» WHAT THE TASK REQUIRES
Retype each entry below, keeping every character the same.

» RECORDS FOR THIS EXERCISE

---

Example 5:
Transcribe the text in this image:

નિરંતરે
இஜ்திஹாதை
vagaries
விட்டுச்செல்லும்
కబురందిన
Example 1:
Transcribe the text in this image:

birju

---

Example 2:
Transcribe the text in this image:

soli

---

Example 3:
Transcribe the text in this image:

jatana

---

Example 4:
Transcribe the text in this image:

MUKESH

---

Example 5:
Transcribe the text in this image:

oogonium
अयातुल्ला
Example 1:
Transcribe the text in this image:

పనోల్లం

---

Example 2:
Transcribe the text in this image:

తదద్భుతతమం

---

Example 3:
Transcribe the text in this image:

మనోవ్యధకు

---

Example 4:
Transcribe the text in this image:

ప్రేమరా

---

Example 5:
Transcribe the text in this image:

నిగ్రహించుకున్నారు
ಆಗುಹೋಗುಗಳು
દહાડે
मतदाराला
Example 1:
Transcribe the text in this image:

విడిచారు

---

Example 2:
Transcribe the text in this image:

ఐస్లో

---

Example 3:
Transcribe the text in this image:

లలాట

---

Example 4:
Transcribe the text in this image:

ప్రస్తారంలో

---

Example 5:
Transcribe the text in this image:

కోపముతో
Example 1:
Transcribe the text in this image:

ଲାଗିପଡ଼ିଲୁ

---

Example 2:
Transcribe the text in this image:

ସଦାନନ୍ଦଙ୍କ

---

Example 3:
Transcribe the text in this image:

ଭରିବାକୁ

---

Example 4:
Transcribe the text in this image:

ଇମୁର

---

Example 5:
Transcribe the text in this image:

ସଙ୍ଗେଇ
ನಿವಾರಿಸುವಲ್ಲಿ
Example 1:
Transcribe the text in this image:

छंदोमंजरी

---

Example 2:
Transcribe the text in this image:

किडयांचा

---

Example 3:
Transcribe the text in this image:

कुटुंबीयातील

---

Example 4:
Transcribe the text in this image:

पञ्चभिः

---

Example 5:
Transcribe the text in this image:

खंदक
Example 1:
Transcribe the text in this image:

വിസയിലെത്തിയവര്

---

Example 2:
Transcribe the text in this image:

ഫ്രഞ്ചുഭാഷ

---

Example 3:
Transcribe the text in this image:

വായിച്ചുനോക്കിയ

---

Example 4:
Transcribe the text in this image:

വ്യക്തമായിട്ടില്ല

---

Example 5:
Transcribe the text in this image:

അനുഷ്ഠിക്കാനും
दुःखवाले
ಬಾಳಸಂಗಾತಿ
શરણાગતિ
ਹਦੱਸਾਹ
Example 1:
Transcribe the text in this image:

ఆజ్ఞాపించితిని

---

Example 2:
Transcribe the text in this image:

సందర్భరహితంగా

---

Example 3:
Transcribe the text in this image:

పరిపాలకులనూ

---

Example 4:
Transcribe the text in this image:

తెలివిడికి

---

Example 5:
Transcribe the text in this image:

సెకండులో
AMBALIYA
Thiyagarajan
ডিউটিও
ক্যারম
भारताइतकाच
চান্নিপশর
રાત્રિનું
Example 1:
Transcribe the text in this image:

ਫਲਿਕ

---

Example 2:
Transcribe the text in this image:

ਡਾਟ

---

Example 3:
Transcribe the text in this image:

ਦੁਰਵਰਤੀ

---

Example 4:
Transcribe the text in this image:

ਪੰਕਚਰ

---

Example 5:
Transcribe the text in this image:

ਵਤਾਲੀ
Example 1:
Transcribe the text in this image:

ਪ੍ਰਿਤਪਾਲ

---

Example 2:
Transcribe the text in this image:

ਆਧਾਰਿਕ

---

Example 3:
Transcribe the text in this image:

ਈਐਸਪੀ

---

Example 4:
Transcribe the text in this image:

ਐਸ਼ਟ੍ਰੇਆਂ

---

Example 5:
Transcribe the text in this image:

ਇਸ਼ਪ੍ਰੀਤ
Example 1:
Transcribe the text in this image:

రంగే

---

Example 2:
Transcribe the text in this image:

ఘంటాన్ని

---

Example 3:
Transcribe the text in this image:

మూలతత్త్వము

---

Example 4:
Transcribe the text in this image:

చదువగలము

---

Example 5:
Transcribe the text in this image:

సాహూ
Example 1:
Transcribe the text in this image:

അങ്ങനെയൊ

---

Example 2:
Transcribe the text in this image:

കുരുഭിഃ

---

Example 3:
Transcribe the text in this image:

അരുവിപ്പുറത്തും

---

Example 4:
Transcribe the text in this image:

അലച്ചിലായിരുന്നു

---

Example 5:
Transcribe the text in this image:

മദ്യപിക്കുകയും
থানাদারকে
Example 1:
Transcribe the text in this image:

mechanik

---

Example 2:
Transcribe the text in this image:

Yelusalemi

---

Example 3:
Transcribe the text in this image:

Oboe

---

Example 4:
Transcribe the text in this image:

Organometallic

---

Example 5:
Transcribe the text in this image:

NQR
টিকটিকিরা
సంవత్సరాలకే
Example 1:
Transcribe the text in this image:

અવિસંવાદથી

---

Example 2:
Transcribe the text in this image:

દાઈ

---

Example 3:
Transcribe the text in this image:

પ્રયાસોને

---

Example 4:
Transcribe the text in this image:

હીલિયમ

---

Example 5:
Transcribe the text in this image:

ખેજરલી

» YOUR SOLUTION
---

Example 5:
Transcribe the text in this image:

નિરંતરે
இஜ்திஹாதை
vagaries
விட்டுச்செல்லும்
కబురందిన
Example 1:
Transcribe the text in this image:

birju

---

Example 2:
Transcribe the text in this image:

soli

---

Example 3:
Transcribe the text in this image:

jatana

---

Example 4:
Transcribe the text in this image:

MUKESH

---

Example 5:
Transcribe the text in this image:

oogonium
अयातुल्ला
Example 1:
Transcribe the text in this image:

పనోల్లం

---

Example 2:
Transcribe the text in this image:

తదద్భుతతమం

---

Example 3:
Transcribe the text in this image:

మనోవ్యధకు

---

Example 4:
Transcribe the text in this image:

ప్రేమరా

---

Example 5:
Transcribe the text in this image:

నిగ్రహించుకున్నారు
ಆಗುಹೋಗುಗಳು
દહાડે
मतदाराला
Example 1:
Transcribe the text in this image:

విడిచారు

---

Example 2:
Transcribe the text in this image:

ఐస్లో

---

Example 3:
Transcribe the text in this image:

లలాట

---

Example 4:
Transcribe the text in this image:

ప్రస్తారంలో

---

Example 5:
Transcribe the text in this image:

కోపముతో
Example 1:
Transcribe the text in this image:

ଲାଗିପଡ଼ିଲୁ

---

Example 2:
Transcribe the text in this image:

ସଦାନନ୍ଦଙ୍କ

---

Example 3:
Transcribe the text in this image:

ଭରିବାକୁ

---

Example 4:
Transcribe the text in this image:

ଇମୁର

---

Example 5:
Transcribe the text in this image:

ସଙ୍ଗେଇ
ನಿವಾರಿಸುವಲ್ಲಿ
Example 1:
Transcribe the text in this image:

छंदोमंजरी

---

Example 2:
Transcribe the text in this image:

किडयांचा

---

Example 3:
Transcribe the text in this image:

कुटुंबीयातील

---

Example 4:
Transcribe the text in this image:

पञ्चभिः

---

Example 5:
Transcribe the text in this image:

खंदक
Example 1:
Transcribe the text in this image:

വിസയിലെത്തിയവര്

---

Example 2:
Transcribe the text in this image:

ഫ്രഞ്ചുഭാഷ

---

Example 3:
Transcribe the text in this image:

വായിച്ചുനോക്കിയ

---

Example 4:
Transcribe the text in this image:

വ്യക്തമായിട്ടില്ല

---

Example 5:
Transcribe the text in this image:

അനുഷ്ഠിക്കാനും
दुःखवाले
ಬಾಳಸಂಗಾತಿ
શરણાગતિ
ਹਦੱਸਾਹ
Example 1:
Transcribe the text in this image:

ఆజ్ఞాపించితిని

---

Example 2:
Transcribe the text in this image:

సందర్భరహితంగా

---

Example 3:
Transcribe the text in this image:

పరిపాలకులనూ

---

Example 4:
Transcribe the text in this image:

తెలివిడికి

---

Example 5:
Transcribe the text in this image:

సెకండులో
AMBALIYA
Thiyagarajan
ডিউটিও
ক্যারম
भारताइतकाच
চান্নিপশর
રાત્રિનું
Example 1:
Transcribe the text in this image:

ਫਲਿਕ

---

Example 2:
Transcribe the text in this image:

ਡਾਟ

---

Example 3:
Transcribe the text in this image:

ਦੁਰਵਰਤੀ

---

Example 4:
Transcribe the text in this image:

ਪੰਕਚਰ

---

Example 5:
Transcribe the text in this image:

ਵਤਾਲੀ
Example 1:
Transcribe the text in this image:

ਪ੍ਰਿਤਪਾਲ

---

Example 2:
Transcribe the text in this image:

ਆਧਾਰਿਕ

---

Example 3:
Transcribe the text in this image:

ਈਐਸਪੀ

---

Example 4:
Transcribe the text in this image:

ਐਸ਼ਟ੍ਰੇਆਂ

---

Example 5:
Transcribe the text in this image:

ਇਸ਼ਪ੍ਰੀਤ
Example 1:
Transcribe the text in this image:

రంగే

---

Example 2:
Transcribe the text in this image:

ఘంటాన్ని

---

Example 3:
Transcribe the text in this image:

మూలతత్త్వము

---

Example 4:
Transcribe the text in this image:

చదువగలము

---

Example 5:
Transcribe the text in this image:

సాహూ
Example 1:
Transcribe the text in this image:

അങ്ങനെയൊ

---

Example 2:
Transcribe the text in this image:

കുരുഭിഃ

---

Example 3:
Transcribe the text in this image:

അരുവിപ്പുറത്തും

---

Example 4:
Transcribe the text in this image:

അലച്ചിലായിരുന്നു

---

Example 5:
Transcribe the text in this image:

മദ്യപിക്കുകയും
থানাদারকে
Example 1:
Transcribe the text in this image:

mechanik

---

Example 2:
Transcribe the text in this image:

Yelusalemi

---

Example 3:
Transcribe the text in this image:

Oboe

---

Example 4:
Transcribe the text in this image:

Organometallic

---

Example 5:
Transcribe the text in this image:

NQR
টিকটিকিরা
సంవత్సరాలకే
Example 1:
Transcribe the text in this image:

અવિસંવાદથી

---

Example 2:
Transcribe the text in this image:

દાઈ

---

Example 3:
Transcribe the text in this image:

પ્રયાસોને

---

Example 4:
Transcribe the text in this image:

હીલિયમ

---

Example 5:
Transcribe the text in this image:

ખેજરલી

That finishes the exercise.